# [WHAT THE TASK ASKS]
The answer must consist of every line from the entries below that contains the word "path".

── GIVEN DATA

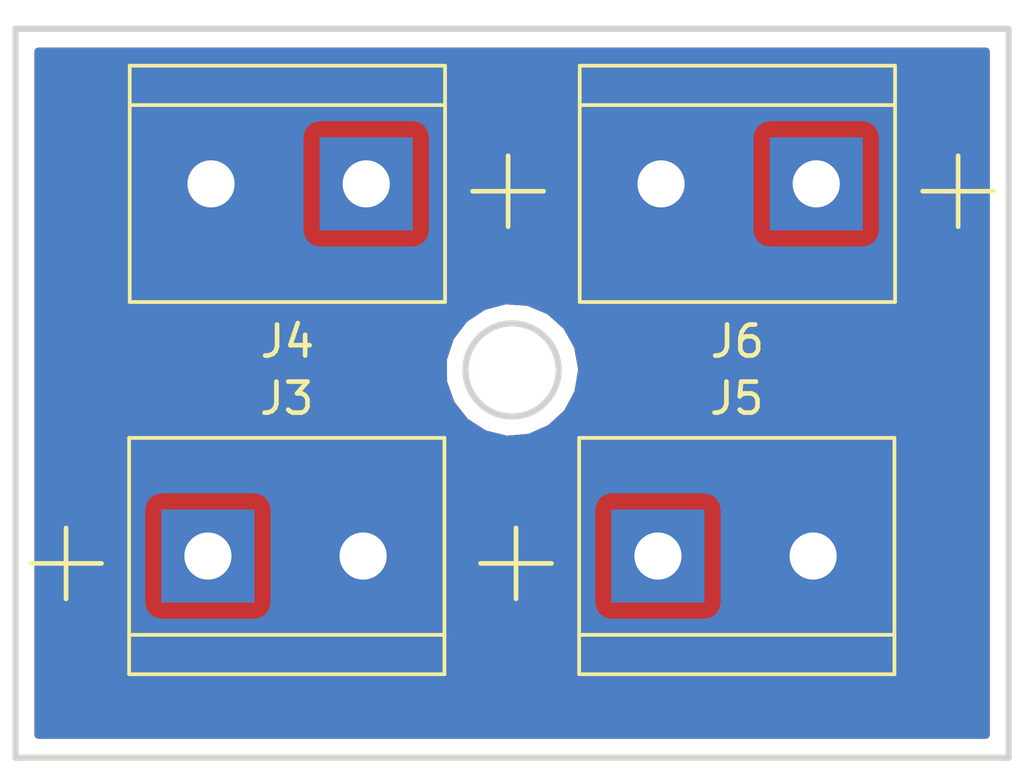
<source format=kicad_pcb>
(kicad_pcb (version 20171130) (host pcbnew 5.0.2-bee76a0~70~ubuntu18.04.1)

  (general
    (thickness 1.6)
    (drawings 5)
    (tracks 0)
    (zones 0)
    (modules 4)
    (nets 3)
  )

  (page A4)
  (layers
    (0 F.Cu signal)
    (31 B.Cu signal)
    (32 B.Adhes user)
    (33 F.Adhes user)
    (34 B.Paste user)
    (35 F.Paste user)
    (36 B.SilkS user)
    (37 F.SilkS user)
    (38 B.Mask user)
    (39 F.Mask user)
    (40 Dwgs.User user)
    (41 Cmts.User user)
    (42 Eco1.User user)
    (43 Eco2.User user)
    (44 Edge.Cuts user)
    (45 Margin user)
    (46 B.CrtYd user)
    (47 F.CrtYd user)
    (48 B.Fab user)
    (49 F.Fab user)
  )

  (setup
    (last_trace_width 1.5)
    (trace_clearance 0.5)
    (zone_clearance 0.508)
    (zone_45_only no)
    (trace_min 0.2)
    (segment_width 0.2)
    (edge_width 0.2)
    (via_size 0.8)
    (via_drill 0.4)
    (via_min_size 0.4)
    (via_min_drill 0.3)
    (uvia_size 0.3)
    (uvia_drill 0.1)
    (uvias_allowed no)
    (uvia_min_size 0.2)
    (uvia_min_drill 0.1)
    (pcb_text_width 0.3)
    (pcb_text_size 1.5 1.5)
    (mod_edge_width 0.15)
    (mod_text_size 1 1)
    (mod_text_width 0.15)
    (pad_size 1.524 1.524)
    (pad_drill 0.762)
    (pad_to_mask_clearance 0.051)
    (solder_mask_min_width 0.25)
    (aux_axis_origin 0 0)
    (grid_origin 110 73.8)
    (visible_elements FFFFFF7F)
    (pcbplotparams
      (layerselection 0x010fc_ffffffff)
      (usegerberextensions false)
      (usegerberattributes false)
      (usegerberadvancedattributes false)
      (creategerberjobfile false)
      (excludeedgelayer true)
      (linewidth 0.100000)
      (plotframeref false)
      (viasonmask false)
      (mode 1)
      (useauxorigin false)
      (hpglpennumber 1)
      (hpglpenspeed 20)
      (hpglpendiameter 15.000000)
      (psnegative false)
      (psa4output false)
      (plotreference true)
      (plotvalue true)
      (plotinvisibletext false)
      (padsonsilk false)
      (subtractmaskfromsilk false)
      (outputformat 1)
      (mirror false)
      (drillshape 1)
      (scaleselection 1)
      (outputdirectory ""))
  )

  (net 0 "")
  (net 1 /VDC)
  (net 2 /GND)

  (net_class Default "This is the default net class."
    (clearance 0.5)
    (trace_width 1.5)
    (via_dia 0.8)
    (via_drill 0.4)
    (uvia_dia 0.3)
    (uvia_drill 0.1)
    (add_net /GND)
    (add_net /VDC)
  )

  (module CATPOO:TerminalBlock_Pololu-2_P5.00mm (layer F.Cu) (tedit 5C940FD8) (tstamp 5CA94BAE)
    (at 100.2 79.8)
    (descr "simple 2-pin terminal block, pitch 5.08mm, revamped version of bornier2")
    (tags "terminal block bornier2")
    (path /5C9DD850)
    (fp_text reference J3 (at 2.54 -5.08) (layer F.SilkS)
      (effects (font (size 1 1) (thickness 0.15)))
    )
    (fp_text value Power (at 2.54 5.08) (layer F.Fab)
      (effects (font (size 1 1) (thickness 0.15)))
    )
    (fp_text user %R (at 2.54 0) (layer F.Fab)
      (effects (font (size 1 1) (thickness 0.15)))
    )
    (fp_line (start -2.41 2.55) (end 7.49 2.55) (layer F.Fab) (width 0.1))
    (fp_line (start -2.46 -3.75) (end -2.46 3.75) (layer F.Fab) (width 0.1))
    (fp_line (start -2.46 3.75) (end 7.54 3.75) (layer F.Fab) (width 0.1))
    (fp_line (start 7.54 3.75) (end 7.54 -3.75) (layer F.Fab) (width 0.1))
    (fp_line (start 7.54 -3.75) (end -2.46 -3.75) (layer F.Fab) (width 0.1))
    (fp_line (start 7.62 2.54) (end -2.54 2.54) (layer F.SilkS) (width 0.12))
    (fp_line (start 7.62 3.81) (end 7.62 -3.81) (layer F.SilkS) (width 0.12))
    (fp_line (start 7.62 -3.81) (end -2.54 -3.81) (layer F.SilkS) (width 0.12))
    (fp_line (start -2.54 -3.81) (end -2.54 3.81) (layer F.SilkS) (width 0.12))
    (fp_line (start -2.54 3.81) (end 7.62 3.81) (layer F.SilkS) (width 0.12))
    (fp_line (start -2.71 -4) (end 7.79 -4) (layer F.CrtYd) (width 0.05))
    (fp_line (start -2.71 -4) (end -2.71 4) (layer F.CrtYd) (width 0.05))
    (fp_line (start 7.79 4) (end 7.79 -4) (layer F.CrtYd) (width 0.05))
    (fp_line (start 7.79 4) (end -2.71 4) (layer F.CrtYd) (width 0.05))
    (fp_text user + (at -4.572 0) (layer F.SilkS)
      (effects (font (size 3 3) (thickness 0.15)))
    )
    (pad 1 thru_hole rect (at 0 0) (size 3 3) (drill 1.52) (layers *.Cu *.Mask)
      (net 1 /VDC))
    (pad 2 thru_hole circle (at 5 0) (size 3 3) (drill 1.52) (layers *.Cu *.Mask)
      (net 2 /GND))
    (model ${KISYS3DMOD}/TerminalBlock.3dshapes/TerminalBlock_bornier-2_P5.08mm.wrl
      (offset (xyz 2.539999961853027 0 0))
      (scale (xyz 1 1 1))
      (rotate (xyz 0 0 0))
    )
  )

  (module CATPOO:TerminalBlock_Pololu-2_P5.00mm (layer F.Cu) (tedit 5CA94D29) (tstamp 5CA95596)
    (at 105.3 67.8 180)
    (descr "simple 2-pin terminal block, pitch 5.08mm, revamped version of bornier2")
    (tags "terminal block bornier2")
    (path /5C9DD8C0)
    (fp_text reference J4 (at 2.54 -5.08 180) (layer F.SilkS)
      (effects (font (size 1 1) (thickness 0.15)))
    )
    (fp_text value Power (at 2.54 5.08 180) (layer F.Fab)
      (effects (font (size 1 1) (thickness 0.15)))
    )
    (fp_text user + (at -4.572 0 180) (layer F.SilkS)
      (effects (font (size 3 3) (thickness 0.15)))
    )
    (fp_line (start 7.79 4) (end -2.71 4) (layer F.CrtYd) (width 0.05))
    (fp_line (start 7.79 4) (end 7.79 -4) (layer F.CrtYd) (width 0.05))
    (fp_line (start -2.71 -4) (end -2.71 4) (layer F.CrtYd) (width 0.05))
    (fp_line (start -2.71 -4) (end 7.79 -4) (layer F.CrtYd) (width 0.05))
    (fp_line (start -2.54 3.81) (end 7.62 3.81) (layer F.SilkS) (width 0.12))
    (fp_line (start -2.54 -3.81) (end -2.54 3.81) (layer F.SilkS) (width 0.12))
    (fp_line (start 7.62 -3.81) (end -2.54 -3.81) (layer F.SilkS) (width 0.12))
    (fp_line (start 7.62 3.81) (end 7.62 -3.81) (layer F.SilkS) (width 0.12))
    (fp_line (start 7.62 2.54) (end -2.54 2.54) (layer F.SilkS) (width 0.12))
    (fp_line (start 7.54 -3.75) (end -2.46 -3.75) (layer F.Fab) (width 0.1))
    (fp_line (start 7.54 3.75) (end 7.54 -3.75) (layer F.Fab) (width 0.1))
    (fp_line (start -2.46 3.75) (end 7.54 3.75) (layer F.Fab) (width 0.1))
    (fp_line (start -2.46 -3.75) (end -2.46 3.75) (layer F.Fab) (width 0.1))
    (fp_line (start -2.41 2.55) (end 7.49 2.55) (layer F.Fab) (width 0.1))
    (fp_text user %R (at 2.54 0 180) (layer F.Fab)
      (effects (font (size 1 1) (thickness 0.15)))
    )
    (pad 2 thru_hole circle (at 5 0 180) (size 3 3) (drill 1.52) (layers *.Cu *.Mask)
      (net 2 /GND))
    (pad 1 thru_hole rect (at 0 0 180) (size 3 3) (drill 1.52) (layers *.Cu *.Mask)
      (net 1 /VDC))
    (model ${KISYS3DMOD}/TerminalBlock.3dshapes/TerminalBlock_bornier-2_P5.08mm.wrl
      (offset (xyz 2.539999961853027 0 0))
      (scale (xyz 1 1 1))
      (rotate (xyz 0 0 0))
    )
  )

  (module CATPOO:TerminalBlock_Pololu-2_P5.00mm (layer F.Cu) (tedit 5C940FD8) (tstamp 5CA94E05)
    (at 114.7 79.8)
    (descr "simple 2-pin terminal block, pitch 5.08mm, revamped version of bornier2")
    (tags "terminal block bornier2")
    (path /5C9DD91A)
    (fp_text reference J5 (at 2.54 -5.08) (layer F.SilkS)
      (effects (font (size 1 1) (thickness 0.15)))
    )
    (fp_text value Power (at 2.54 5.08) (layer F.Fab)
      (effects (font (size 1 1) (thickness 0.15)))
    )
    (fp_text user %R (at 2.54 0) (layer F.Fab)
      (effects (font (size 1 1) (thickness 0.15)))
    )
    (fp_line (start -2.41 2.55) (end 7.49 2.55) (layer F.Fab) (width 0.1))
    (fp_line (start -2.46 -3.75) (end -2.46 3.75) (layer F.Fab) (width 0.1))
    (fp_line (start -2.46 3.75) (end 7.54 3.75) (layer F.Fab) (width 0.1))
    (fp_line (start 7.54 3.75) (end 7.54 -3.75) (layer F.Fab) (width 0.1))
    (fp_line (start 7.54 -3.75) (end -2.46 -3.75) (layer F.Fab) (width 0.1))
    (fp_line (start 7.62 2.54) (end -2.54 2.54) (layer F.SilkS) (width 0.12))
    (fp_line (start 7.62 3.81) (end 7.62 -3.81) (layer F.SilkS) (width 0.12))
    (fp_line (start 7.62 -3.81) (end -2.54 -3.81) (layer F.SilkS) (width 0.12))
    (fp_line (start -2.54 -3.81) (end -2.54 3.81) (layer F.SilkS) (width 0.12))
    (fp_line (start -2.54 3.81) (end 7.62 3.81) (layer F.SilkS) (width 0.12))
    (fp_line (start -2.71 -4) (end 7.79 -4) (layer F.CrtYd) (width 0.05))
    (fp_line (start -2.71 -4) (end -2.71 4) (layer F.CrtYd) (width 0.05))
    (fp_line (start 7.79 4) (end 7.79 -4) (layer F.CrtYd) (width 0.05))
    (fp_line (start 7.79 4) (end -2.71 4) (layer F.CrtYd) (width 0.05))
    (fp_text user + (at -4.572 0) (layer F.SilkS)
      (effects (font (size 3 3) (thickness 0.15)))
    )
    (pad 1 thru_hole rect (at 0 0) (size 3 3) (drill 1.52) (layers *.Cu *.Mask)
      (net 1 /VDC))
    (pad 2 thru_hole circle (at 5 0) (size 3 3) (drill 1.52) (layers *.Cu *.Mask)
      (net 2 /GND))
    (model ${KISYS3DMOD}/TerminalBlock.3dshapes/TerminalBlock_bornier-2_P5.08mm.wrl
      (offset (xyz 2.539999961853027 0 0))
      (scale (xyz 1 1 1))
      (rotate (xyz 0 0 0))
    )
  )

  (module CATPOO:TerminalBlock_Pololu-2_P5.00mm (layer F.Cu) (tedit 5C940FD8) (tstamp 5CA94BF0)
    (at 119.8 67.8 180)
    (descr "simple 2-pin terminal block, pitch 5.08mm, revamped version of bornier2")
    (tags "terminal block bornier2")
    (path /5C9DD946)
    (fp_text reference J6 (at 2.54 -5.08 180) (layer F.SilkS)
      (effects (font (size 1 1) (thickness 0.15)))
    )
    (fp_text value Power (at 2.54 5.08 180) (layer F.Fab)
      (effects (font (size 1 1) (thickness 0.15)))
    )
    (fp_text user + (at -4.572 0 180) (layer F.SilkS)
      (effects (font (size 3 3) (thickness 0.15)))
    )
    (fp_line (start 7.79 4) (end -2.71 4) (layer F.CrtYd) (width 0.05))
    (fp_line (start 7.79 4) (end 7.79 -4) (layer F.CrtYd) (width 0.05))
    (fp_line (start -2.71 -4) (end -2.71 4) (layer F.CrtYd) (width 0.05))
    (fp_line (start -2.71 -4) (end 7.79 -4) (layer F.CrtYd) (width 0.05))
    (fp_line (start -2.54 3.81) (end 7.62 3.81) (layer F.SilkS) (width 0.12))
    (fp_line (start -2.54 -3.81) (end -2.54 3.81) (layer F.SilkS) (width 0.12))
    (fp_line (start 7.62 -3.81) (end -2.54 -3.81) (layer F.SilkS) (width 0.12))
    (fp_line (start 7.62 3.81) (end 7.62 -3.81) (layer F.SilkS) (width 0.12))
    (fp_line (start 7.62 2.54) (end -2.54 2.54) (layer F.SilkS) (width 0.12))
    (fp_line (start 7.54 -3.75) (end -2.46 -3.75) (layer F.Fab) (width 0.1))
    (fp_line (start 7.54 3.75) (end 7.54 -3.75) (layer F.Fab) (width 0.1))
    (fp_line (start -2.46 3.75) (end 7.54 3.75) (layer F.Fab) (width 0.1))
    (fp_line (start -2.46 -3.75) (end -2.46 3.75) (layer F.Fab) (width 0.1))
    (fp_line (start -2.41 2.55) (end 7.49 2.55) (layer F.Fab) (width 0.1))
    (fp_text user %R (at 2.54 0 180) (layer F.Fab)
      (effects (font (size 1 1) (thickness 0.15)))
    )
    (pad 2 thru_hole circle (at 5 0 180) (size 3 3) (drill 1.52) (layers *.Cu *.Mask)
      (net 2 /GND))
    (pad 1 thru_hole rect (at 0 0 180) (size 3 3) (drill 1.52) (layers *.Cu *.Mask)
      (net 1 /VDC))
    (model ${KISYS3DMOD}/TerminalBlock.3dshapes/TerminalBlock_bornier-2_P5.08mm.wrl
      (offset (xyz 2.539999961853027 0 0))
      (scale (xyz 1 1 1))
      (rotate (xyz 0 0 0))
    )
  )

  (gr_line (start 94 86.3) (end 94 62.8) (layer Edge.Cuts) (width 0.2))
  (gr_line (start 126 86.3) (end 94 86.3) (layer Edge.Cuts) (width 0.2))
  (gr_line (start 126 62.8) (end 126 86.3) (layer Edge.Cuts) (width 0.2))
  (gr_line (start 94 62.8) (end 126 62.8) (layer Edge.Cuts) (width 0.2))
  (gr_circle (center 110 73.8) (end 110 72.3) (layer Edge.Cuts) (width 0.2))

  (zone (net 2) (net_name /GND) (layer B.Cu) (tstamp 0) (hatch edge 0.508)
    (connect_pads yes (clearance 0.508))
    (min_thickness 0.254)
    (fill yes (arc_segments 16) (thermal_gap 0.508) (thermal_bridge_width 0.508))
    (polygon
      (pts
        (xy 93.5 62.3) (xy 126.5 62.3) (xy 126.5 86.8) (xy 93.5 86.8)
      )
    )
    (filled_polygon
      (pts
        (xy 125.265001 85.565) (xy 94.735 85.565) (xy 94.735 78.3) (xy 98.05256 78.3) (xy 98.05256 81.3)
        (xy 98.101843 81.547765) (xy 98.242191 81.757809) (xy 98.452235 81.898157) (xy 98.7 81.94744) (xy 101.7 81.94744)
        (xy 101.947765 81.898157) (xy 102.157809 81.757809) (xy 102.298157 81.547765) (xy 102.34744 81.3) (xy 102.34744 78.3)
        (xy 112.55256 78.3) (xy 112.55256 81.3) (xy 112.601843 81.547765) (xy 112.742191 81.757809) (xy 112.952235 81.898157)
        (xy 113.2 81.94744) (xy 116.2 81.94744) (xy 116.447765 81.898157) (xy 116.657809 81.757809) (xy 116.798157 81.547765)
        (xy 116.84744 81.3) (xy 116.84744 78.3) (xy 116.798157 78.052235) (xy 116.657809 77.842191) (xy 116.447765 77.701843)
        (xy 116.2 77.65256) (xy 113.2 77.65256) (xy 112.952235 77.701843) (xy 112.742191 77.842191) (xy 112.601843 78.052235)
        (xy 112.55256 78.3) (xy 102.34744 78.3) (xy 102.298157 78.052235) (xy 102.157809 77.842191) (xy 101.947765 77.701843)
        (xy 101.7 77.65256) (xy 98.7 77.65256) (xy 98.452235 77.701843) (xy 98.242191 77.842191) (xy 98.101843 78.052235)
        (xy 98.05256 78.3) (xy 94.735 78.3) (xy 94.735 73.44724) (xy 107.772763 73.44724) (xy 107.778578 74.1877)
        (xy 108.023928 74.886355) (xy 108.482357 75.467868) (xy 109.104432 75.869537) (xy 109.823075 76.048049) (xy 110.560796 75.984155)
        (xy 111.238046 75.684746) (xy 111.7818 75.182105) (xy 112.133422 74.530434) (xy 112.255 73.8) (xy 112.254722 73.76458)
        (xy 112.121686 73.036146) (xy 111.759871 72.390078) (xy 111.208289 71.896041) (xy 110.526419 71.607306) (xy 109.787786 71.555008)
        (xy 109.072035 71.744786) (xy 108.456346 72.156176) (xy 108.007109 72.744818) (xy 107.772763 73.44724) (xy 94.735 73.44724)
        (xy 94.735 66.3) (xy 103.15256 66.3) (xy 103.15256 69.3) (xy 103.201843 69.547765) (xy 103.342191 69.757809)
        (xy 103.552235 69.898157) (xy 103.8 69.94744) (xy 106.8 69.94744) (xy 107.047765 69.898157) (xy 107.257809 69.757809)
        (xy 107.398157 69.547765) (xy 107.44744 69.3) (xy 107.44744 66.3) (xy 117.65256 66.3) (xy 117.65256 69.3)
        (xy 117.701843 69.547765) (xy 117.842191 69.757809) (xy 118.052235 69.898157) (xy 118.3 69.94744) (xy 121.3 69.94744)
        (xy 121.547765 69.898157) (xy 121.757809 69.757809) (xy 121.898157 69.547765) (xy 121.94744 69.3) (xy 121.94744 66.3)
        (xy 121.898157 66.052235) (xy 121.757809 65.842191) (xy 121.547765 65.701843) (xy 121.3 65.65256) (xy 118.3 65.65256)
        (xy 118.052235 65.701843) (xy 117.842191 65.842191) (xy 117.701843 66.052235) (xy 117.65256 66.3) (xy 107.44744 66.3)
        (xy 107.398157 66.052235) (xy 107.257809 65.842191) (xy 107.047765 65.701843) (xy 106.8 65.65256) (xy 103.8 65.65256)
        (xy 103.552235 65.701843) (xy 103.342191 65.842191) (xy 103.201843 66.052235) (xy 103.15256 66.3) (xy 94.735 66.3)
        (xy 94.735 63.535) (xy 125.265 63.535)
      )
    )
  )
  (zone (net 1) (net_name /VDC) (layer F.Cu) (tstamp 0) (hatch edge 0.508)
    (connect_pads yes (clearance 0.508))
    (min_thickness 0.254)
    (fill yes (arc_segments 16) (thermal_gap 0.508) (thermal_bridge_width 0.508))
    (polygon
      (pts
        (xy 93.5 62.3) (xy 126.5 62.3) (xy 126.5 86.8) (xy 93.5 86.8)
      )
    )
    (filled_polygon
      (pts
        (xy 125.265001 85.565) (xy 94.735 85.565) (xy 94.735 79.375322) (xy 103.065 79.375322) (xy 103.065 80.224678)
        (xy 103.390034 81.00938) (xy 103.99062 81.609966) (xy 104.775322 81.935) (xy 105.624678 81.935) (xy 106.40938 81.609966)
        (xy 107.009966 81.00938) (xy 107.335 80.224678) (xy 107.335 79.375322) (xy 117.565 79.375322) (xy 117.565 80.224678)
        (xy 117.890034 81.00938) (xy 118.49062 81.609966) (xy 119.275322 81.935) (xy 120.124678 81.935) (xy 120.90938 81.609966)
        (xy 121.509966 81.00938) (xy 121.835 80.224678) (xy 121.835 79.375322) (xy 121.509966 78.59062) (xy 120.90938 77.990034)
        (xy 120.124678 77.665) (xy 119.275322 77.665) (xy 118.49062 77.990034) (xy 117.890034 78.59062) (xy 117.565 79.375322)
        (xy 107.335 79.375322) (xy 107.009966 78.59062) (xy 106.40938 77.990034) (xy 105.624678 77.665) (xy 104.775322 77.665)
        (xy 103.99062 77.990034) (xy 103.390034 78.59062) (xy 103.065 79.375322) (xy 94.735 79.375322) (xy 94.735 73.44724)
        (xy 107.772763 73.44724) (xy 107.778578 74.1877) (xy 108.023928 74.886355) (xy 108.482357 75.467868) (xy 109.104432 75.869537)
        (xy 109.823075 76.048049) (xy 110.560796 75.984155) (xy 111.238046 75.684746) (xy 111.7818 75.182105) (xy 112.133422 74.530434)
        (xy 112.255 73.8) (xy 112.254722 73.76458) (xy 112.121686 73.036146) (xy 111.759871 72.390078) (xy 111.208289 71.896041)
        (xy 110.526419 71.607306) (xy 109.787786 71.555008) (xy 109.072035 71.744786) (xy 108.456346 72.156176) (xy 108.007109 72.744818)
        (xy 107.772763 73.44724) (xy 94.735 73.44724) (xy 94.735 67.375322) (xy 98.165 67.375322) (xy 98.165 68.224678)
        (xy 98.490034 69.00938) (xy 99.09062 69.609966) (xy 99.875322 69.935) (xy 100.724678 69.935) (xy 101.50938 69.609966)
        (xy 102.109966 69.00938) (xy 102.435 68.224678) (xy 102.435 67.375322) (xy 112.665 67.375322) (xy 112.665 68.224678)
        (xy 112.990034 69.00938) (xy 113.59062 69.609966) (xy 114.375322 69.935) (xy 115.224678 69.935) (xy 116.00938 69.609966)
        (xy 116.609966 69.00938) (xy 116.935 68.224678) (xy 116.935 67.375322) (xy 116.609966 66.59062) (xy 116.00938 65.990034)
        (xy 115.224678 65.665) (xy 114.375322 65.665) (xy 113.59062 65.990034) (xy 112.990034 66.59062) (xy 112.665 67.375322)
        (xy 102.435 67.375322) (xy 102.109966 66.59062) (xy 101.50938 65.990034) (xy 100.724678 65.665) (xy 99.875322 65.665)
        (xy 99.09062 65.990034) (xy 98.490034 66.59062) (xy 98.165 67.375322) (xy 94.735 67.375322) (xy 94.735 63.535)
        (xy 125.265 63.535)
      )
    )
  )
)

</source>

────

# [REPLY TO THE EXERCISE]
    (path /5C9DD850)
    (path /5C9DD8C0)
    (path /5C9DD91A)
    (path /5C9DD946)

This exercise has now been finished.